Does Gorsoan give rise to a loophole in Florida state courts? Can a creditor avoid Grupo Mexicano merely by obtaining a Mareva ruling in a foreign court and seeking recognition of that ruling in a domestic state court? We do not think so. Grupo Mexicano precludes the Mareva-type remedy in Federal courts because the remedy denies the defendant-debtor an opportunity to be heard. Amezcua imposes the same requirement in Florida state courts, that the defendant-debtor have an opportunity to be heard.
“Does Gorsoan give rise to a loophole in Florida state courts? We do not think so.”-Stephen E. Speiser, Esq.
The 11th Circuit made a profound error when they cited – incorrectly – that the debtor had been given an opportunity to be heard on the merits of the case. Bullock’s attorneys stated to the contrary, and the court should have conducted a hearing on this point. Had the court inquired further, they likely would have determined that the requirements for foreign judgment recognition under Amezcua had not been satisfied, and that the Cypriot freeze order should not be recognized and enforced under Florida law.
A more thorough investigation would likely have led to Gorsoan withdrawing its lawsuit or being tossed out on the courthouse steps. The entire nature of the case – the creation of Gorsoan as a special purpose litigation entity for the Russian government to exact KGB-style punishment on its political opponents – warranted that it be dismissed. We are not surprised to see that Russia affirmatively chose Cyprus as the jurisdiction in which to bring the case, as the legal and political systems there are heavily influenced by the Russian government. We suspect that Gorsoan would never have been created had the Russian authorities not received advance assurances that a Mareva ruling would be granted.
This was an abusive case that should have never been entertained by the 11th Circuit, which made itself out to be a pawn of a corrupt Russian oligarchy. When being asked to recognize and enforce a foreign court order, state courts should carefully examine whether the proceedings leading up to the foreign court order have afforded the defendant an opportunity to be heard on the merits of the underlying claim. The Restatement was not intended to offer a pathway for corrupt politicians and human rights abusers to exact revenge on their political opponents.
“When being asked to recognize and enforce a foreign court order, state courts should carefully examine whether the proceedings leading up to the foreign court order have afforded the defendant an opportunity to be heard on the merits of the underlying claim.”-Stephen E. Speiser, Esq.

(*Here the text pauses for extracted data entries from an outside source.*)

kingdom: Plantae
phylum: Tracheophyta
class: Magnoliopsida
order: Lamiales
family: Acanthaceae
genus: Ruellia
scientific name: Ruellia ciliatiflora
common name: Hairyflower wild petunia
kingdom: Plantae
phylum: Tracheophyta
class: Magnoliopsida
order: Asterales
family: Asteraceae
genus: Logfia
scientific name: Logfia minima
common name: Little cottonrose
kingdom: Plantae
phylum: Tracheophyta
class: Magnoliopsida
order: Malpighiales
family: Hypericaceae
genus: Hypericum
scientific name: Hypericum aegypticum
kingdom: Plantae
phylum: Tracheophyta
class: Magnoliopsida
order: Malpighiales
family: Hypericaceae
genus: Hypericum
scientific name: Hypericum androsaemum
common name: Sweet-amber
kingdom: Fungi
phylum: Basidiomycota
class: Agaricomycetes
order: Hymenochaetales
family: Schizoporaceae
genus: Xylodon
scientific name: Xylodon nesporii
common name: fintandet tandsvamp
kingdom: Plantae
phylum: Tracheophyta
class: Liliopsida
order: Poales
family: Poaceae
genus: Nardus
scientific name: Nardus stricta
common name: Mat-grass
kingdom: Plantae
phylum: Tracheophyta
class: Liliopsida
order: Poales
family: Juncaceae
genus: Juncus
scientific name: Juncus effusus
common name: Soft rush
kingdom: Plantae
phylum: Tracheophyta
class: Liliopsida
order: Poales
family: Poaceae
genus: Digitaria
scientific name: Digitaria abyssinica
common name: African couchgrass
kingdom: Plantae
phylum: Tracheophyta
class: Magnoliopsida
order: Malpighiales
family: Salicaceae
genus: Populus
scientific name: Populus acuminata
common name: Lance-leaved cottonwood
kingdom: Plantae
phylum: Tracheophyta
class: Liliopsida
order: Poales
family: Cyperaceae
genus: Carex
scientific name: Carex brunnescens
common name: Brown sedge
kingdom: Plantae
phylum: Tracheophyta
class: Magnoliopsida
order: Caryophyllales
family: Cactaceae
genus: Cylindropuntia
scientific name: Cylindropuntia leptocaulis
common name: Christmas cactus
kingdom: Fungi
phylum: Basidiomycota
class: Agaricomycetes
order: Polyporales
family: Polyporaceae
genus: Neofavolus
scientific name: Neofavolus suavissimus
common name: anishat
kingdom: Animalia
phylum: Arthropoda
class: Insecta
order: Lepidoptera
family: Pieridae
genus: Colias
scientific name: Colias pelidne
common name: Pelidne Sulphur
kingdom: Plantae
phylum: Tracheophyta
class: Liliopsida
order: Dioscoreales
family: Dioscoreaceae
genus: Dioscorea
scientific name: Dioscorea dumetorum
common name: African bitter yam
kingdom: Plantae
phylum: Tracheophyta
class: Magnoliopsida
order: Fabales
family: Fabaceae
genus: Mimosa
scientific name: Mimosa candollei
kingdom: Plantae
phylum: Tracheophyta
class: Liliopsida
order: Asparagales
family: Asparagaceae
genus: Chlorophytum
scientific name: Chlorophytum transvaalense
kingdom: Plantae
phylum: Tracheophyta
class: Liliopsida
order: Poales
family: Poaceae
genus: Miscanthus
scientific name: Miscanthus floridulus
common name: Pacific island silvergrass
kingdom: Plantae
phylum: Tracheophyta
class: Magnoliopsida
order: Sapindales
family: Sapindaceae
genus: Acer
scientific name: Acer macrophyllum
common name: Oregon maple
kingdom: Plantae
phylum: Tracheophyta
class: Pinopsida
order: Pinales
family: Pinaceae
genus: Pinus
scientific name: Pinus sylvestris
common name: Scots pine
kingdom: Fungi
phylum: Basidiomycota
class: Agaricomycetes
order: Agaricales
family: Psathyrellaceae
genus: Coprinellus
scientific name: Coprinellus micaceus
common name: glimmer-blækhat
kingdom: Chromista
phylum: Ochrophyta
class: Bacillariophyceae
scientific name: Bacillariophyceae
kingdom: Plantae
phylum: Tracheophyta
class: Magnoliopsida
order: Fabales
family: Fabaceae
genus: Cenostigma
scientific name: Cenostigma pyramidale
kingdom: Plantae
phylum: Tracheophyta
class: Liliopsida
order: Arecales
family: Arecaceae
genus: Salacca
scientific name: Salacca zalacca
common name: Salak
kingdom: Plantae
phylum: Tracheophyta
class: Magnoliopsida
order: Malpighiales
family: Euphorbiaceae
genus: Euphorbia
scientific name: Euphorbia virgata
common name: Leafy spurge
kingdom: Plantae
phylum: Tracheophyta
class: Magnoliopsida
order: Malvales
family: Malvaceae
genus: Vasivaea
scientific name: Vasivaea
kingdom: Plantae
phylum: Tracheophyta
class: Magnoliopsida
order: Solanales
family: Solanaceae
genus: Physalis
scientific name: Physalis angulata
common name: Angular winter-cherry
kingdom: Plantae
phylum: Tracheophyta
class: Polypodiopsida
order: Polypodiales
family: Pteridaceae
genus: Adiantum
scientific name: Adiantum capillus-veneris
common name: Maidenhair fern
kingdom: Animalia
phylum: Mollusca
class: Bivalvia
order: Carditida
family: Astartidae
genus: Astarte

A Mareva ruling denies a defendant-debtor the opportunity to be heard. Had the 11th Circuit conducted an inquiry on this point, they would have determined that the Cypriot ruling was granted ex parte and without a hearing on the merits, and that no judgment had ever been obtained. Further investigation would have revealed the Cypriot proceedings to be an abuse of court process. For this reason, Gorsoan should not be considered precedential authority.